EXERCISE REQUIREMENTS:
Print every line of the listing below without changing a word, and leave out the picture markers.

STORED DATA:
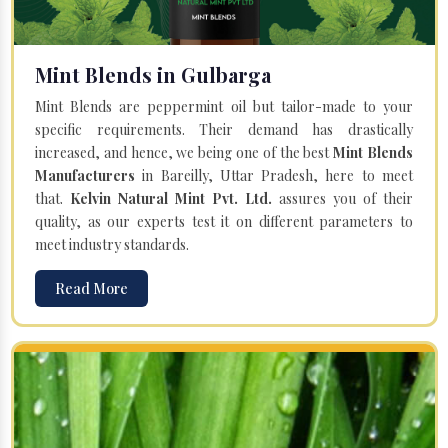
Mint Blends in Gulbarga
Mint Blends are peppermint oil but tailor-made to your
specific requirements. Their demand has drastically
increased, and hence, we being one of the best
Mint Blends
Manufacturers
in Bareilly, Uttar Pradesh, here to meet
that.
Kelvin Natural Mint Pvt. Ltd.
assures you of their
quality, as our experts test it on different parameters to
meet industry standards.
Read More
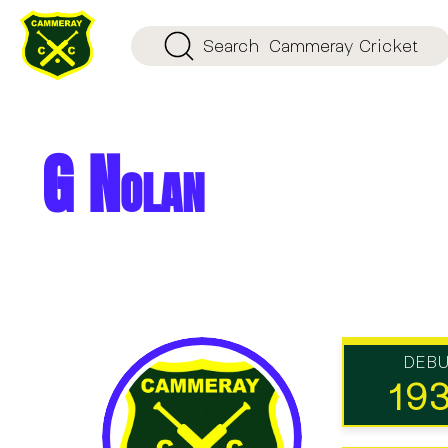
Search
Cammeray Cricket
G Nolan
DEB
19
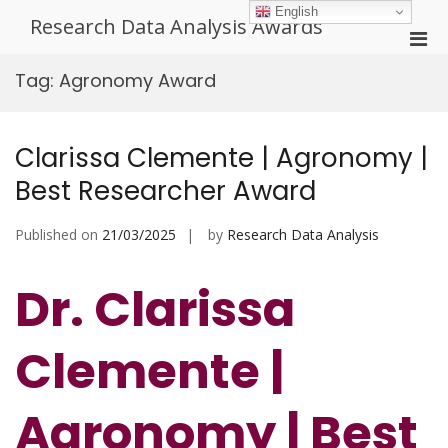
Skip
English
Research Data Analysis Awards
to
Pri
content
Men
Tag:
Agronomy Award
for
Mobi
Clarissa Clemente | Agronomy |
Best Researcher Award
Published on
21/03/2025
by
Research Data Analysis
Dr. Clarissa
Clemente |
Agronomy | Best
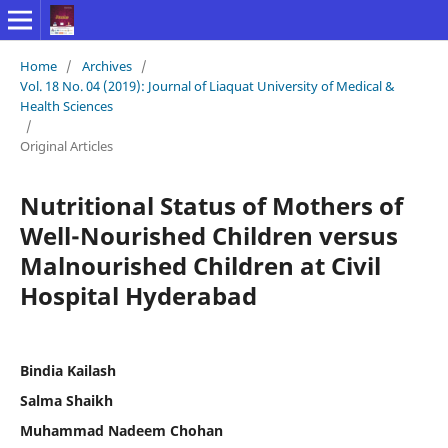
Home
/
Archives
/
Vol. 18 No. 04 (2019): Journal of Liaquat University of Medical &
Health Sciences
/
Original Articles
Nutritional Status of Mothers of
Well-Nourished Children versus
Malnourished Children at Civil
Hospital Hyderabad
Bindia Kailash
Salma Shaikh
Muhammad Nadeem Chohan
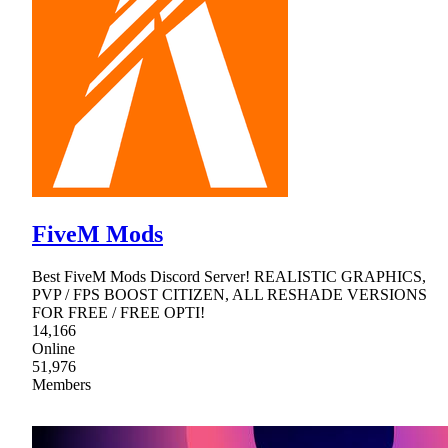
FiveM Mods
Best FiveM Mods Discord Server! REALISTIC GRAPHICS,
PVP / FPS BOOST CITIZEN, ALL RESHADE VERSIONS
FOR FREE / FREE OPTI!
14,166
Online
51,976
Members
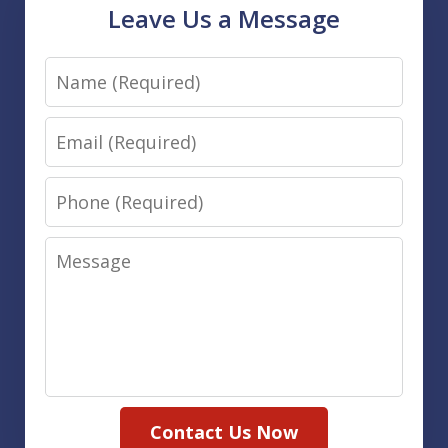
Leave Us a Message
Name
Email
Phone
Message
Contact Us Now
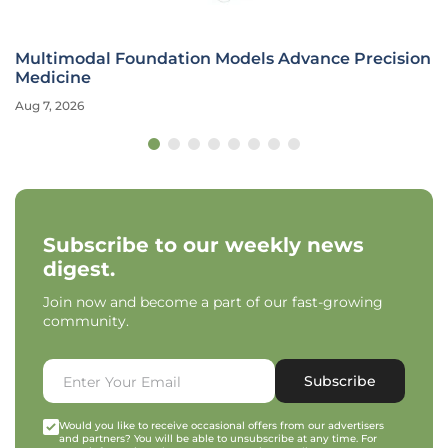
Multimodal Foundation Models Advance Precision
Medicine
Aug 7, 2026
Subscribe to our weekly news
digest.
Join now and become a part of our fast-growing
community.
Subscribe
Would you like to receive occasional offers from our advertisers
and partners? You will be able to unsubscribe at any time. For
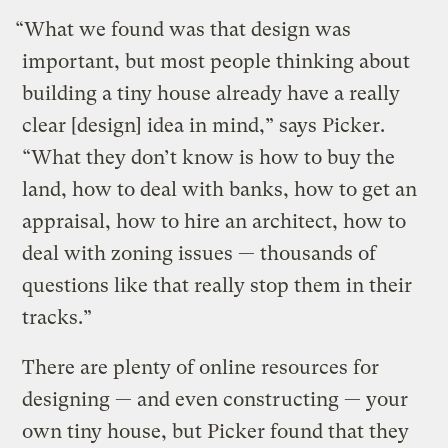
“What we found was that design was
important, but most people thinking about
building a tiny house already have a really
clear [design] idea in mind,” says Picker.
“What they don’t know is how to buy the
land, how to deal with banks, how to get an
appraisal, how to hire an architect, how to
deal with zoning issues — thousands of
questions like that really stop them in their
tracks.”
There are plenty of online resources for
designing — and even constructing — your
own tiny house, but Picker found that they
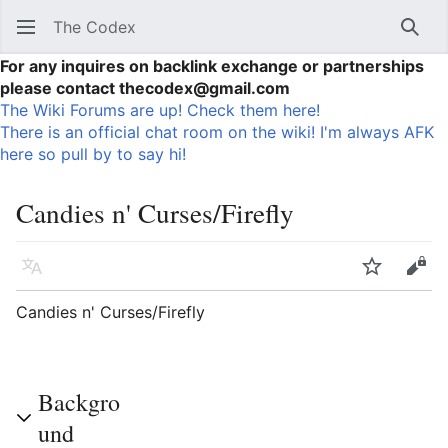
The Codex
Sear
For any inquires on backlink exchange or partnerships
please contact thecodex@gmail.com
The Wiki Forums are up! Check them here!
There is an official chat room on the wiki! I'm always AFK
here so pull by to say hi!
Candies n' Curses/Firefly
Language
Watch
Vie
Candies n' Curses/Firefly
Backgro
und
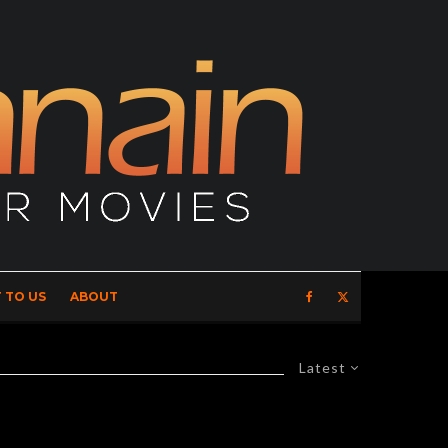
 TO US
ABOUT
Latest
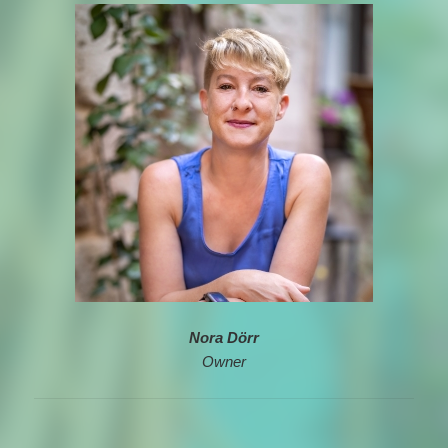
Nora Dörr
Owner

EXERCISE SOLUTION:
Mint Blends in Gulbarga
Mint Blends are peppermint oil but tailor-made to your
specific requirements. Their demand has drastically
increased, and hence, we being one of the best
Mint Blends
Manufacturers
in Bareilly, Uttar Pradesh, here to meet
that.
Kelvin Natural Mint Pvt. Ltd.
assures you of their
quality, as our experts test it on different parameters to
meet industry standards.
Read More
Search
Cammeray Cricket
G Nolan
DEB
19
Skip
English
Research Data Analysis Awards
to
Pri
content
Men
Tag:
Agronomy Award
for
Mobi
Clarissa Clemente | Agronomy |
Best Researcher Award
Published on
21/03/2025
by
Research Data Analysis
Dr. Clarissa
Clemente |
Agronomy | Best
Home
/
Archives
/
Vol. 18 No. 04 (2019): Journal of Liaquat University of Medical &
Health Sciences
/
Original Articles
Nutritional Status of Mothers of
Well-Nourished Children versus
Malnourished Children at Civil
Hospital Hyderabad
Bindia Kailash
Salma Shaikh
Muhammad Nadeem Chohan
FiveM Mods
Best FiveM Mods Discord Server! REALISTIC GRAPHICS,
PVP / FPS BOOST CITIZEN, ALL RESHADE VERSIONS
FOR FREE / FREE OPTI!
14,166
Online
51,976
Members
Leave Us a Message
Name
Email
Phone
Message
Contact Us Now
Multimodal Foundation Models Advance Precision
Medicine
Aug 7, 2026
Subscribe to our weekly news
digest.
Join now and become a part of our fast-growing
community.
Subscribe
Would you like to receive occasional offers from our advertisers
and partners? You will be able to unsubscribe at any time. For
“What we found was that design was
important, but most people thinking about
building a tiny house already have a really
clear [design] idea in mind,” says Picker.
“What they don’t know is how to buy the
land, how to deal with banks, how to get an
appraisal, how to hire an architect, how to
deal with zoning issues — thousands of
questions like that really stop them in their
tracks.”
There are plenty of online resources for
designing — and even constructing — your
own tiny house, but Picker found that they
The Codex
Sear
For any inquires on backlink exchange or partnerships
please contact thecodex@gmail.com
The Wiki Forums are up! Check them here!
There is an official chat room on the wiki! I'm always AFK
here so pull by to say hi!
Candies n' Curses/Firefly
Language
Watch
Vie
Candies n' Curses/Firefly
Backgro
und
 TO US
ABOUT
Latest
Nora Dörr
Owner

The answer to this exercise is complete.